How do you sell your products?
We sell through a mix of direct and indirect. Around 23% of our sales are direct, to our key accounts with which we are building fleets of drones. For example, we just signed a $1 million contract with a leading industrial company. The rest of our sales are done through a network of around 60 resellers around the globe, managed from our three offices, in Lausanne, Denver and Singapore.
Flyability has seen strong growth in recent years. How many employees do you have now?
We currently have 102 employees. Almost 50% of them are in R&D; half of them in hardware and the other half in software.
How many customers do you have, and what is your target revenue?
We currently have around 800 customers and roughly 1500 drones in the field.

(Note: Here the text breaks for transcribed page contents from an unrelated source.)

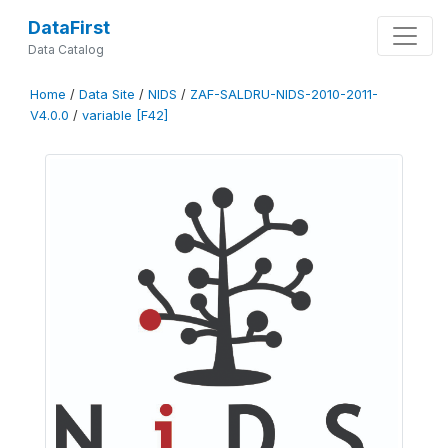
DataFirst
Data Catalog
Home
/
Data Site
/
NIDS
/
ZAF-SALDRU-NIDS-2010-2011-
V4.0.0
/
variable [F42]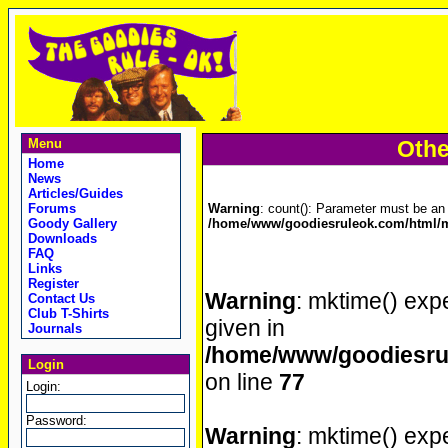
Menu
Othe
Home
News
Articles/Guides
Forums
Warning
: count(): Parameter must be an 
Goody Gallery
/home/www/goodiesruleok.com/html/m
Downloads
FAQ
Links
Register
Warning
: mktime() expe
Contact Us
Club T-Shirts
given in
Journals
/home/www/goodiesrul
Login
on line
77
Login:
Password:
Warning
: mktime() expe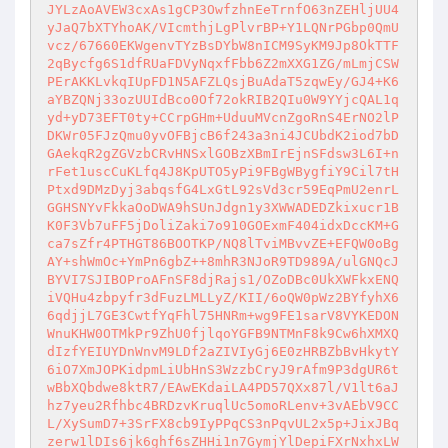
JYLzAoAVEW3cxAs1gCP3OwfzhnEeTrnfO63nZEHljUU4
yJaQ7bXTYhoAK/VIcmthjLgPlvrBP+Y1LQNrPGbp0QmU
vcz/67660EKWgenvTYzBsDYbW8nICM9SyKM9Jp8OkTTF
2qBycfg6S1dfRUaFDVyNqxfFbb6Z2mXXG1ZG/mLmjCSW
PErAKKLvkqIUpFD1N5AFZLQsjBuAdaT5zqwEy/GJ4+K6
aYBZQNj33ozUUIdBco0Of72okRIB2QIu0W9YYjcQAL1q
yd+yD73EFT0ty+CCrpGHm+UduuMVcnZgoRnS4ErNO2lP
DKWr05FJzQmu0yvOFBjcB6f243a3ni4JCUbdK2iod7bD
GAekqR2gZGVzbCRvHNSxlGOBzXBmIrEjnSFdsw3L6I+n
rFet1uscCuKLfq4J8KpUTO5yPi9FBgWBygfiY9Cil7tH
Ptxd9DMzDyj3abqsfG4LxGtL92sVd3cr59EqPmU2enrL
GGHSNYvFkkaOoDWA9hSUnJdgn1y3XWWADEDZkixucr1B
K0F3Vb7uFF5jDoliZaki7o910GOExmF404idxDccKM+G
ca7sZfr4PTHGT86BOOTKP/NQ8lTviMBvvZE+EFQW0oBg
AY+shWmOc+YmPn6gbZ++8mhR3NJoR9TD989A/ulGNQcJ
BYVI7SJIBOProAFnSF8djRajs1/OZoDBc0UkXWFkxENQ
iVQHu4zbpyfr3dFuzLMLLyZ/KII/6oQW0pWz2BYfyhX6
6qdjjL7GE3CwtfYqFhl75HNRm+wg9FE1sarV8VYKEDON
WnuKHW0OTMkPr9ZhU0fjlqoYGFB9NTMnF8k9Cw6hXMXQ
dIzfYEIUYDnWnvM9LDf2aZIVIyGj6E0zHRBZbBvHkytY
6iO7XmJOPKidpmLiUbHnS3WzzbCryJ9rAfm9P3dgUR6t
wBbXQbdwe8ktR7/EAwEKdaiLA4PD57QXx87l/V1lt6aJ
hz7yeu2Rfhbc4BRDzvKruqlUc5omoRLenv+3vAEbV9CC
L/XySumD7+3SrFX8cb9IyPPqCS3nPqvUL2x5p+JixJBq
zerw1lDIs6jk6ghf6sZHHi1n7GymjYlDepiFXrNxhxLW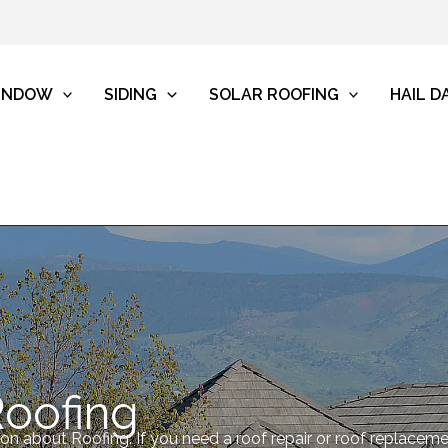
INDOW
SIDING
SOLAR ROOFING
HAIL 
Roofing
tion about Roofing. If you need a roof repair or roof replacem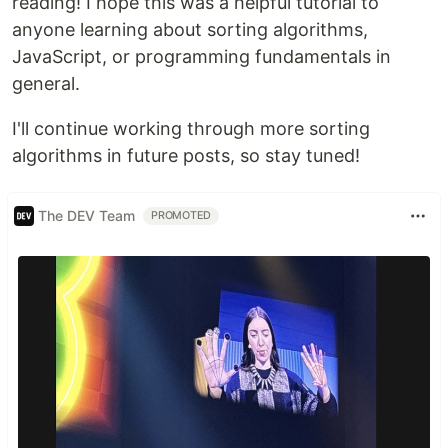
reading! I hope this was a helpful tutorial to
anyone learning about sorting algorithms,
JavaScript, or programming fundamentals in
general.
I'll continue working through more sorting
algorithms in future posts, so stay tuned!
The DEV Team
PROMOTED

Our target is CHF 20 million in revenues this year.
What is the potential for scalability?
The target market is huge. We estimate that, with the current use case, product line and go-to market, the target market is about USD 4 billion at full capacity. We are part of a huge inspection market worth over USD 200 billion, which is growing rapidly this decade, driven by digital solutions.
Are you operating in a capital-intensive industry? How much money have you raised already, and how much more will you need to raise in the future?

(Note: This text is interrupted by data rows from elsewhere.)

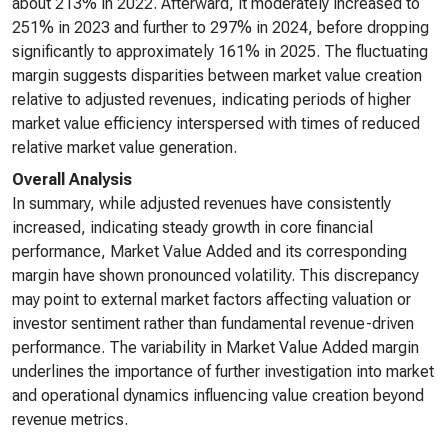
about 213% in 2022. Afterward, it moderately increased to
251% in 2023 and further to 297% in 2024, before dropping
significantly to approximately 161% in 2025. The fluctuating
margin suggests disparities between market value creation
relative to adjusted revenues, indicating periods of higher
market value efficiency interspersed with times of reduced
relative market value generation.
Overall Analysis
In summary, while adjusted revenues have consistently
increased, indicating steady growth in core financial
performance, Market Value Added and its corresponding
margin have shown pronounced volatility. This discrepancy
may point to external market factors affecting valuation or
investor sentiment rather than fundamental revenue-driven
performance. The variability in Market Value Added margin
underlines the importance of further investigation into market
and operational dynamics influencing value creation beyond
revenue metrics.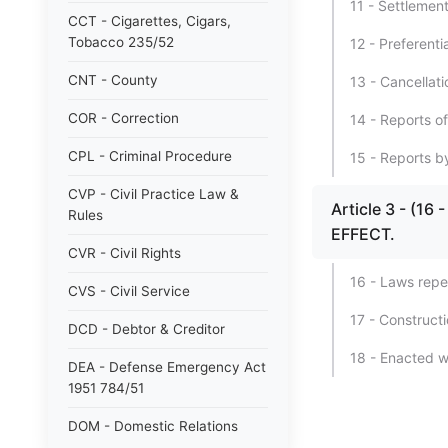
11 - Settlement
CCT - Cigarettes, Cigars,
Tobacco 235/52
12 - Preferenti
CNT - County
13 - Cancellati
COR - Correction
14 - Reports o
CPL - Criminal Procedure
15 - Reports b
CVP - Civil Practice Law &
Article 3 - (
Rules
EFFECT.
CVR - Civil Rights
16 - Laws repe
CVS - Civil Service
17 - Constructi
DCD - Debtor & Creditor
18 - Enacted w
DEA - Defense Emergency Act
1951 784/51
DOM - Domestic Relations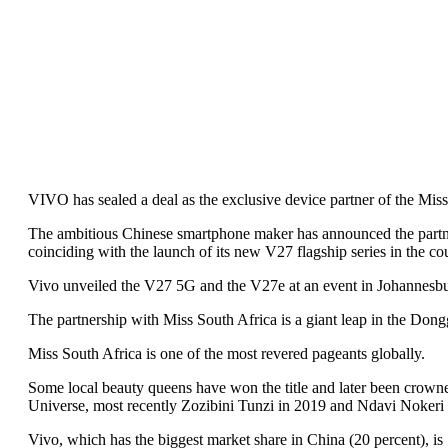
VIVO has sealed a deal as the exclusive device partner of the Mis
The ambitious Chinese smartphone maker has announced the partn
coinciding with the launch of its new V27 flagship series in the co
Vivo unveiled the V27 5G and the V27e at an event in Johannesbu
The partnership with Miss South Africa is a giant leap in the Dong
Miss South Africa is one of the most revered pageants globally.
Some local beauty queens have won the title and later been crown
Universe, most recently Zozibini Tunzi in 2019 and Ndavi Nokeri 
Vivo, which has the biggest market share in China (20 percent), is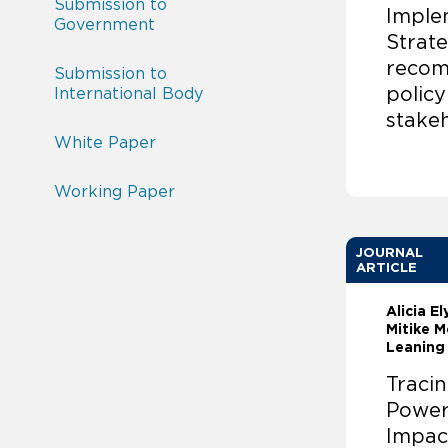
Submission to
Imple
Government
Strate
recom
Submission to
polic
International Body
stake
White Paper
Working Paper
JOURNAL
ARTICLE
Alicia E
Mitike M
Leaning
Traci
Power
Impac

We have a very high growth margin. We are not as capital intensive as some hardware industries operating under a tight margin. Pioneering a market is an expensive endeavor: you have to do a lot of the customer education and marketing. This is scaling very fast though, with rising awareness and with the network effect of our first product. We have raised around CHF 27 million to date. We will raise another financing round, which is expected to be our last, as it brings us to profitability and to an exit window of 3-5 years.
Is it difficult to find investors interested in this topic?

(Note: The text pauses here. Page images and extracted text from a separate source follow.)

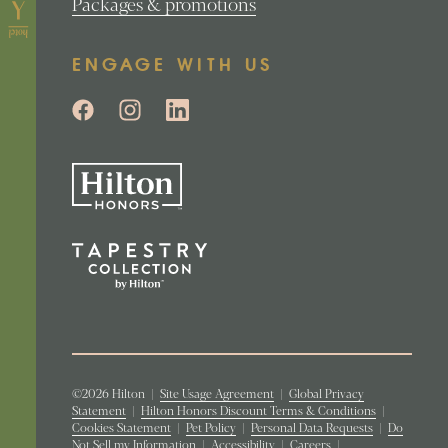
Packages & promotions
ENGAGE WITH US
©2026 Hilton
|
Site Usage Agreement
|
Global Privacy
Statement
|
Hilton Honors Discount Terms & Conditions
|
Cookies Statement
|
Pet Policy
|
Personal Data Requests
|
Do
Not Sell my Information
|
Accessibility
|
Careers
|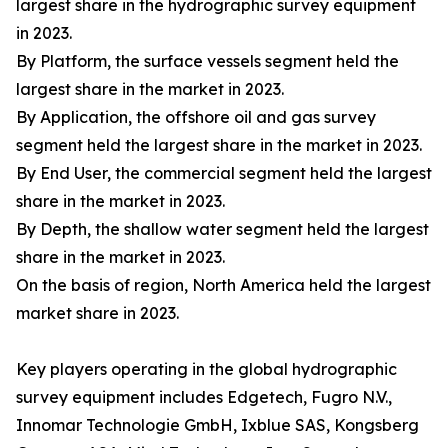
largest share in the hydrographic survey equipment
in 2023.
By Platform, the surface vessels segment held the
largest share in the market in 2023.
By Application, the offshore oil and gas survey
segment held the largest share in the market in 2023.
By End User, the commercial segment held the largest
share in the market in 2023.
By Depth, the shallow water segment held the largest
share in the market in 2023.
On the basis of region, North America held the largest
market share in 2023.
Key players operating in the global hydrographic
survey equipment includes Edgetech, Fugro N.V.,
Innomar Technologie GmbH, Ixblue SAS, Kongsberg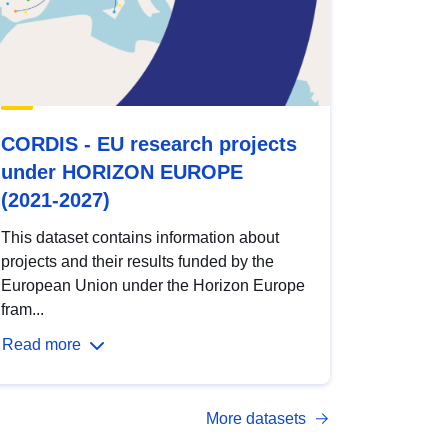
CORDIS - EU research projects
under HORIZON EUROPE
(2021-2027)
This dataset contains information about
projects and their results funded by the
European Union under the Horizon Europe
fram...
Read more
More datasets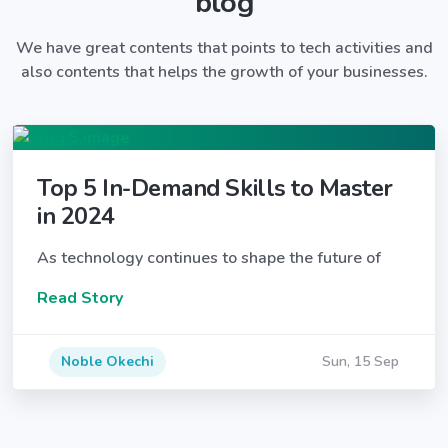
blog
We have great contents that points to tech activities and
also contents that helps the growth of your businesses.
Top 5 In-Demand Skills to Master
in 2024
As technology continues to shape the future of
Read Story
Noble Okechi
Sun, 15 Sep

You need to target the right investors. A growing number of investors are focusing on this trend of Industry 4.0 and the digitization of industry. We are having a lot of success speaking to people who understand this business, which is very different from B2C SaaS companies, which is what many VCs had been focusing on. There is a lot of enthusiasm about this big opportunity.
Flyability is among the first companies in the Sparks IPO Academy, a new segment on the Swiss stock exchange. Is an IPO your preferred exit route?
We strongly believe in the relevance of an IPO track, in parallel to strategic acquisition. We need to get our revenue to CHF 50-100 million to be very successful on the stock market. In parallel, we are looking into the right partners for further acceleration, in terms of strategic acquirers. So we are really looking at both sides. The Sparks IPO Academy is a relevant source of information as we prepare the company for this journey.
What are your priorities for Flyability for the year ahead?
Our priorities are our new product launch, commercial scale-up and the fundraising discussed above. We are preparing to launch a new product this year – a very big step towards a more automated, end-to-end solution that adapts to our different verticals. Our commercial objective is to continue scaling up, converting our most important customers into fleet owners, each with several dozen drones.